The most important reason why generic training is a mistake is that it’s rare for one-size-fits-all to be appropriate for more than a handful of participants. You need your employees to pay attention to and complete phishing training, but that will only happen if the training is engaging and compelling.
2. Making it a one-off
Your phishing training might be excellent and highly effective today, but it will quickly become irrelevant and outdated. Hackers are constantly finding new tactics to penetrate your defences and fool victims into responding, so phishing training needs to keep up.

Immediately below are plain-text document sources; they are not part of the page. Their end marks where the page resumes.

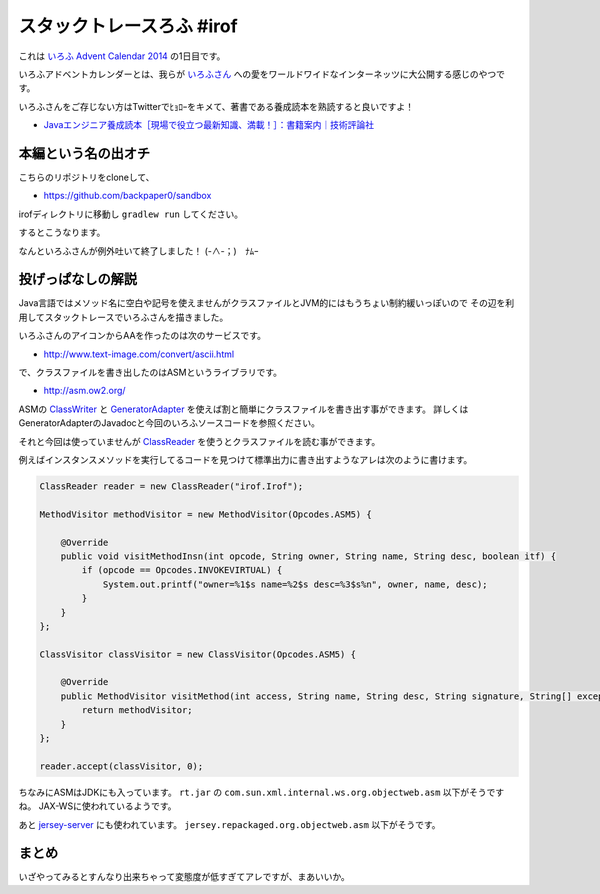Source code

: スタックトレースろふ #irof
================================================================================

これは `いろふ Advent Calendar 2014 <http://www.adventar.org/calendars/331>`_ の1日目です。

いろふアドベントカレンダーとは、我らが `いろふさん <https://twitter.com/irof>`_
への愛をワールドワイドなインターネッツに大公開する感じのやつです。

いろふさんをご存じない方はTwitterでﾋｮﾛｰをキメて、著書である養成読本を熟読すると良いですよ！

*  `Javaエンジニア養成読本［現場で役立つ最新知識、満載！］：書籍案内｜技術評論社 <http://gihyo.jp/book/2014/978-4-7741-6931-6>`_

本編という名の出オチ
--------------------------------------------------------------------------------

こちらのリポジトリをcloneして、

* https://github.com/backpaper0/sandbox

irofディレクトリに移動し ``gradlew run`` してください。

するとこうなります。

.. image:: /images/stacktracerof.*

なんといろふさんが例外吐いて終了しました！ (-∧-；)　ﾅﾑｰ

投げっぱなしの解説
--------------------------------------------------------------------------------

Java言語ではメソッド名に空白や記号を使えませんがクラスファイルとJVM的にはもうちょい制約緩いっぽいので
その辺を利用してスタックトレースでいろふさんを描きました。

いろふさんのアイコンからAAを作ったのは次のサービスです。

* http://www.text-image.com/convert/ascii.html

で、クラスファイルを書き出したのはASMというライブラリです。

* http://asm.ow2.org/

ASMの `ClassWriter <http://asm.ow2.org/asm50/javadoc/user/org/objectweb/asm/ClassWriter.html>`_
と `GeneratorAdapter <http://asm.ow2.org/asm50/javadoc/user/org/objectweb/asm/commons/GeneratorAdapter.html>`_
を使えば割と簡単にクラスファイルを書き出す事ができます。
詳しくはGeneratorAdapterのJavadocと今回のいろふソースコードを参照ください。

それと今回は使っていませんが `ClassReader <http://asm.ow2.org/asm50/javadoc/user/org/objectweb/asm/ClassReader.html>`_
を使うとクラスファイルを読む事ができます。

例えばインスタンスメソッドを実行してるコードを見つけて標準出力に書き出すようなアレは次のように書けます。

.. sourcecode:: java

   ClassReader reader = new ClassReader("irof.Irof");

   MethodVisitor methodVisitor = new MethodVisitor(Opcodes.ASM5) {

       @Override
       public void visitMethodInsn(int opcode, String owner, String name, String desc, boolean itf) {
           if (opcode == Opcodes.INVOKEVIRTUAL) {
               System.out.printf("owner=%1$s name=%2$s desc=%3$s%n", owner, name, desc);
           }
       }
   };

   ClassVisitor classVisitor = new ClassVisitor(Opcodes.ASM5) {

       @Override
       public MethodVisitor visitMethod(int access, String name, String desc, String signature, String[] exceptions) {
           return methodVisitor;
       }
   };

   reader.accept(classVisitor, 0);

ちなみにASMはJDKにも入っています。
``rt.jar`` の ``com.sun.xml.internal.ws.org.objectweb.asm`` 以下がそうですね。
JAX-WSに使われているようです。

あと `jersey-server <http://repo1.maven.org/maven2/org/glassfish/jersey/core/jersey-server/>`_ にも使われています。
``jersey.repackaged.org.objectweb.asm`` 以下がそうです。

まとめ
--------------------------------------------------------------------------------

いざやってみるとすんなり出来ちゃって変態度が低すぎてアレですが、まあいいか。

.. author:: default
.. categories:: none
.. tags:: Java, irof
.. comments::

It’s a big mistake to only run phishing training from time to time – the result is that you’ll prepare your team for yesterday’s threat, but leave them vulnerable to tomorrow’s attack.
Phishing training that only takes place once a year or once a quarter isn’t enough to keep your employees on their toes. You need to send out phishing simulations several times per month to keep your employees alert. It’s also natural for skills to fade with time; frequent simulations help make sure their abilities stay sharp.
Another issue with intermittent or infrequent training is that it doesn’t give you an accurate picture of employee awareness. You might think that they are more alert or effective at spotting phishing than they really are, leading to a false sense of confidence that could cause you to relax your other defences or let your own guard down.
You also need to keep pushing employees to get better at phishing detection. Your simulations should keep getting harder as your employees adapt to the threat, so that they are constantly improving. Hackers never rest on their laurels. They are always raising the bar as it gets more difficult to deceive people, so your phishing simulations need to follow suit.
3. Focusing on the wrong metrics
Traditional phishing training involves lectures, worksheets, and quizzes, but these only measure knowledge, not behaviour. Someone could get perfect marks on a quiz about how to recognize a phishing email, and yet still click a suspicious link. Far too many people have admitted clicking even though they knew better.
Metrics from phishing simulations are more meaningful, but companies make mistakes here too. Organisations tend to elevate fail rates above all other metrics, but they can create a misleading picture of your employees’ true capabilities. Fail rates could be low because employees avoid clicking any links, for example, not because they recognize a phishing email. Disproportionate focus on fail rates also often leads to a culture of punishment instead of improvement, which discourages employees from trying to improve.
Miss rates are at least as important and strongly correlate to how likely it is that someone will detect and report a phishing attempt. Success rates are also significant, because they more accurately represent people’s ability to perceive a phishing attack. Only by combining fail, success, and miss metrics can you correctly gauge your organisation’s level of risk and resilience.
Lastly, businesses need to be sure that they are watching up to date, holistic data about employee click rates. If you’re only checking one metric, you’ll miss insights into employee progress and won’t be able to track their improvement over time.
Effective phishing training is possible
Although there’s no such thing as a guarantee to stop 100% of all phishing attacks, phishing training can be highly successful at protecting your organisation. As long as you avoid concentrating on the wrong metrics, running infrequent training, and offering one-size-fits-all awareness sessions, you can stay ahead of the hackers and defend your business.